Building a data stack has easily been my favorite professional accomplishment so far. Eventually, my data engineer homie and I are going to write about the process a bit more at length. But for now, let a bitch reminisce.
The latitude to experiment and create process from the ground up, to see some work and others need changing, was amazing. It was also a massive level up for me in terms of my technical ability. I spent 2 years at that analyst job, and sometimes I feel a bit insecure that it was “only” 2 years. While I certainly would not call myself an analytical expert, those 2 years were worth much more than their time on the calendar.
I had to understand the process to spin up a data stack. I had to be responsible for much of the the transformation—>business presentation layer part of our data pipelines. This gave me experience, insight, and practice with technical skills that I don’t think I would have gotten in a similarly leveled position at a different organization. I don’t take how rare and wonderful that experience was for granted.
At this job, once we got our data stack set up and running, it was time to do the actual gritty work of analytics. In the early days, this meant I was building in dbt every day. We didn’t have a good presentation layer right after getting our stack set up. Our source tables were (as source tables so often are!) not in a helpful configuration for analytics work.
My workflow would often look like this:
Receive requirements for a report from business stakeholders.
Discuss and refine what success looked like to those stakeholders. (This part took forever. It’s easily the hardest part of analytics work. Doing this process a zillion times gave me TONS of opinions on it—but I have no idea how portable they are to other industries).
Decide on whether to build a fresh model in dbt to meet the report needs, or make a modification to an existing model. Sometimes this was adding an additional column, or building a view on top of another couple of models.

□ □ □

> _Do this_
Write the next part of the post about building a data stack, starting right after its final sentence. The rows after this text have no role in the work.

□ □ □

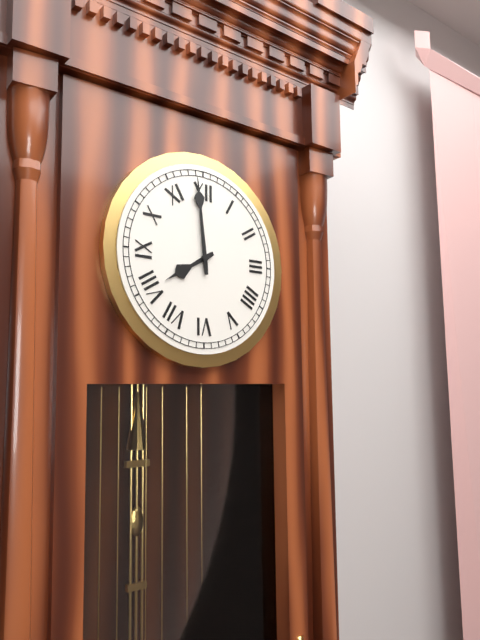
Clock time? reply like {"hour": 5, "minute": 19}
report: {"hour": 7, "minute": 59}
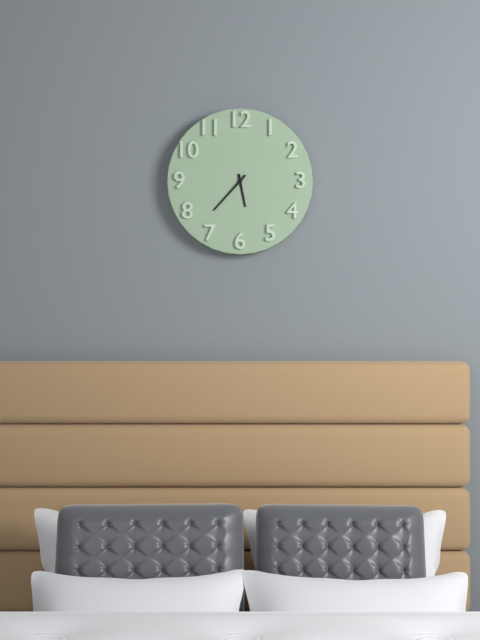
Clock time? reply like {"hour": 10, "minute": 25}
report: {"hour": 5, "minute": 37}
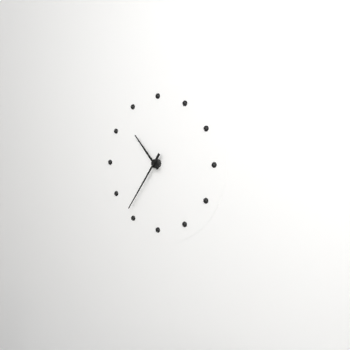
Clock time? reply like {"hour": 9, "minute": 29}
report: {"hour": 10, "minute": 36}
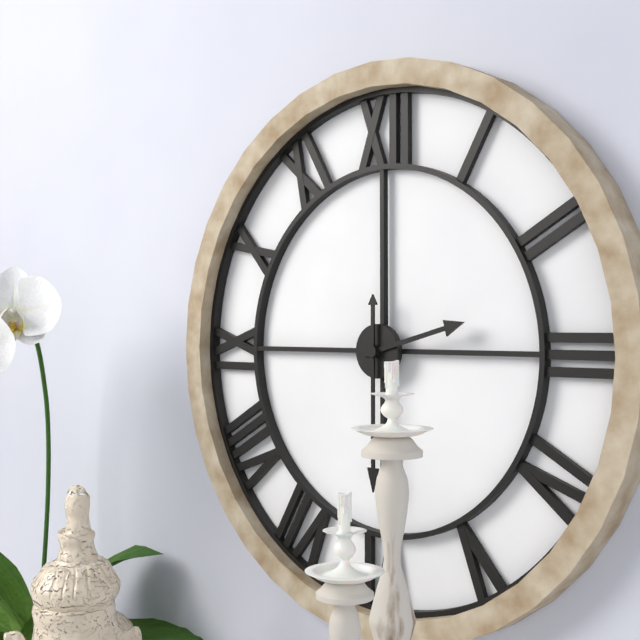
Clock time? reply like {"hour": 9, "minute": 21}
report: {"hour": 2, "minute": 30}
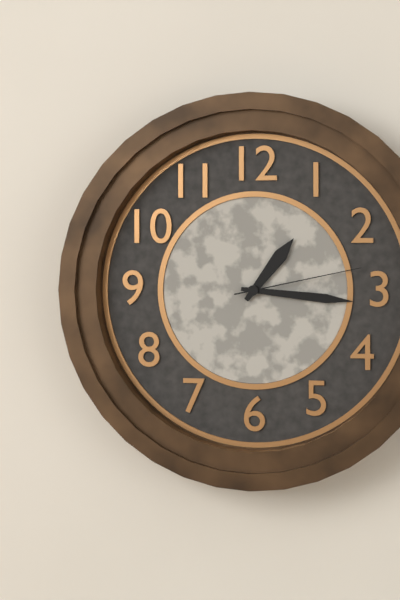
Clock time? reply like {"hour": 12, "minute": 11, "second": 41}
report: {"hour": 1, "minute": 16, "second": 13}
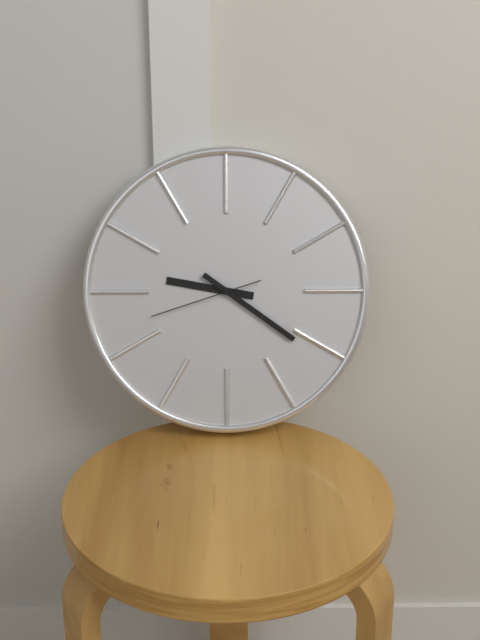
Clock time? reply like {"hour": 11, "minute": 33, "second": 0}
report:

□ □ □

> _Task output_
Make modifications to existing models in dbt, or build a fresh model.
Open a pull request, write it according to our version of dbt’s PR template, prepare any spreadsheets to validate that my work matched what stakeholders were going to expect, and wait for the CI job to pass to make sure my work wasn’t going to break prod. (footnote: vendors who make CI/PR check/validation tools, I DON’T WORK THERE ANYMORE and I am not sending you my coworkers’ way. sorry!)
Once my CI job passed, wait for another data teammate to review my PR and make any modifications that they suggested.
Once my PR was approved, merge it and wait for the CD run-on-merge job to complete that would actually get my work into our production database.
Construct the report in Looker. Send it off to my data teammate for review and to the business stakeholder for review. Each of them received a review template to make the process easier.
Once all reviews were passed & any revisions were made, we considered the report “shipped” and marked it as “production-ready” in our data catalog.
Throughout this process, I interacted with “jobs” in dbt at least twice. Once each for the CI/CD portion, and sometimes more frequently if I needed to re-trigger a job or wait for a scheduled job to finish. I wasn’t responsible for configuring or scheduling those jobs, but I did consider it my responsibility to understand why they failed when they did.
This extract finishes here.